▶ [INSTRUCTION A]:
Reproduce the tip-enhanced Raman spectroscopy text from "The innovation of" to "reported experimental results6,7,8,9,10.", switching "electromagnetic field" to "optical field".
▶ [INSTRUCTION B]:
Resume the text on tip-enhanced Raman spectroscopy with the sentences that come after its last one.

▶ [SELECTED TEXT]:
---

The innovation of tip-enhanced Raman spectroscopy (TERS) has enabled simultaneous structural and chemical fingerprint analysis2,3,4,5. Its high spatial resolution is realized by the confinement and enhancement of electromagnetic field at the tip apex of an atomic force microscope (AFM) or a scanning tunneling microscope (STM). It has long been believed that the resolution of TERS is limited by the spatial extent of localized surface plasmon (10–20 nm), which has been mostly consistent with reported experimental results6,7,8,9,10.
To further confine photons in space, gap mode plasmon11,12 and nonlinear response of materials13 are the promising approaches. Gap mode configuration is realized by a STM tip and the metallic substrate with extremely small gap distance of ~1 nm, which improves the field enhancement and also the spatial confinement14,15. Recently, broadband gap mode plasmon at the STM tunneling junction16 has been successfully employed in STM-TERS17, in which the authors proposed that the nonlinear effect was responsible for resonance Raman process similar to stimulated Raman scattering and demonstrated single-molecule resolution and sensitivity comparable with vibronically resolved STM light emission spectroscopy18. However, both of which are limited in cryogenic temperature and ultrahigh vacuum.

---

[A run of records]
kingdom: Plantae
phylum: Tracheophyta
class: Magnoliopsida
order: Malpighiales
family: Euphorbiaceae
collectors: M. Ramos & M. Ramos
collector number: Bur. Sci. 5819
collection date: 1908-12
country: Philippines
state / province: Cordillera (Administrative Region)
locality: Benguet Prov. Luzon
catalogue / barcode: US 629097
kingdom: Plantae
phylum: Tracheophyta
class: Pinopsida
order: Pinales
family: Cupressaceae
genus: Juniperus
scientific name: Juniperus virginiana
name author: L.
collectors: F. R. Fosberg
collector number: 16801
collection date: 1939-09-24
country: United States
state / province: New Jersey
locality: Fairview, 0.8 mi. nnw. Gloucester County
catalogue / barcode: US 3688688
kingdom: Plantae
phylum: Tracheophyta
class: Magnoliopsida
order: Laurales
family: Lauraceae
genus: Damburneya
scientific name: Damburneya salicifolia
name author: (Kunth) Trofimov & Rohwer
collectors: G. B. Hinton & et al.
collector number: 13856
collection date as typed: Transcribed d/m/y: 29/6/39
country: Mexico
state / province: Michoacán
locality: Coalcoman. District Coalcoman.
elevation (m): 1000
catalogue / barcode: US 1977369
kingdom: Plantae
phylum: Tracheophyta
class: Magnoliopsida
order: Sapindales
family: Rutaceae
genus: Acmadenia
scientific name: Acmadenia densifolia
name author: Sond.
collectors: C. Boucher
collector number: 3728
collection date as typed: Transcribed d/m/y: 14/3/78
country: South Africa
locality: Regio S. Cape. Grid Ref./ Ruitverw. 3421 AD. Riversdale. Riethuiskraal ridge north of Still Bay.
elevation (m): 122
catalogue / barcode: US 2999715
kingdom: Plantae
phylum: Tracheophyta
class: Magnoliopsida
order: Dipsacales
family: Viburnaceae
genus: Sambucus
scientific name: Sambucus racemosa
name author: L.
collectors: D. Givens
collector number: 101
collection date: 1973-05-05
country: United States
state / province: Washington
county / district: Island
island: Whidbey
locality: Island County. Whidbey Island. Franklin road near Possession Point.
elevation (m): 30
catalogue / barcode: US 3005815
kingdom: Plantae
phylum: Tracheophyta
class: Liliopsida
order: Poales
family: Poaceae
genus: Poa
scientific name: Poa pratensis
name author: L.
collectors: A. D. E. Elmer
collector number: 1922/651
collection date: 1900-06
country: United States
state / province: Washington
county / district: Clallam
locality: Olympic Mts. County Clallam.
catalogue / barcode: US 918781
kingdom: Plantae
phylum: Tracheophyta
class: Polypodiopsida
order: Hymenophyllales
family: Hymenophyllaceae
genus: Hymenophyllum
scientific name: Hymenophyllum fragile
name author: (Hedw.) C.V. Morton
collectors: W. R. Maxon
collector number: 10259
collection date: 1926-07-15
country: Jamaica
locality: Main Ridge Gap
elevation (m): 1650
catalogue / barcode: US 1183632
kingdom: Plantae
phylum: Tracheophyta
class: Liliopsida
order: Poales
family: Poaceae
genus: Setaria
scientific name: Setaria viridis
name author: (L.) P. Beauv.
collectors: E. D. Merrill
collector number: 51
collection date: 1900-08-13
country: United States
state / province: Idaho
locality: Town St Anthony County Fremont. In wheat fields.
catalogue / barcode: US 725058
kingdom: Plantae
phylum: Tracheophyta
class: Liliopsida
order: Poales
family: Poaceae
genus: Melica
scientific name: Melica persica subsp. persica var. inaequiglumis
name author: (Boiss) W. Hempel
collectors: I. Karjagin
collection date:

---

▶ [WRITTEN ANSWER A]:
The innovation of tip-enhanced Raman spectroscopy (TERS) has enabled simultaneous structural and chemical fingerprint analysis2,3,4,5. Its high spatial resolution is realized by the confinement and enhancement of optical field at the tip apex of an atomic force microscope (AFM) or a scanning tunneling microscope (STM). It has long been believed that the resolution of TERS is limited by the spatial extent of localized surface plasmon (10–20 nm), which has been mostly consistent with reported experimental results6,7,8,9,10.

▶ [WRITTEN ANSWER B]:
Here we report the simultaneous chemical and structural analysis of carbon nanotubes (CNTs) by STM-TERS imaging with spatial resolution down to 1.7 nm in the ambient. Even without ultrahigh vacuum chamber, nanogap formed by clean gold tip and gold substrate provide strong plasmonic enhancement and contamination-free condition for TERS experiment. In addition, by high-resolution STM scanning, it becomes possible to identify tiny structural variations and serves as the complementary reference to the TERS map.
Results
TERS spectrum and structure of CNTs
In our ambient STM-TERS experiment, strong laser field is concentrated at the nanogap between the tip apex and the gold substrate, which enables us to acquire local Raman spectra while scanning the sample simultaneously as illustrated in Fig. 1a. There, three CNTs are found in the scanned area, labelled as CNT-1, CNT-2 and CNT-3 (Fig. 1b). When the tip is placed on top of these CNTs, their Raman signal is strongly enhanced compared with the far field background and shows signature Raman peaks of sp2 carbon materials19, representing D-, G- and 2D- bands (Fig. 1c). It should be noted that radial breathing mode, which is often used for diameter studies, was not observed because of the cutoff of the dichroic beamsplitter used for the illumination and detection optics. However, the diameter can be directly extracted from STM topography in this study.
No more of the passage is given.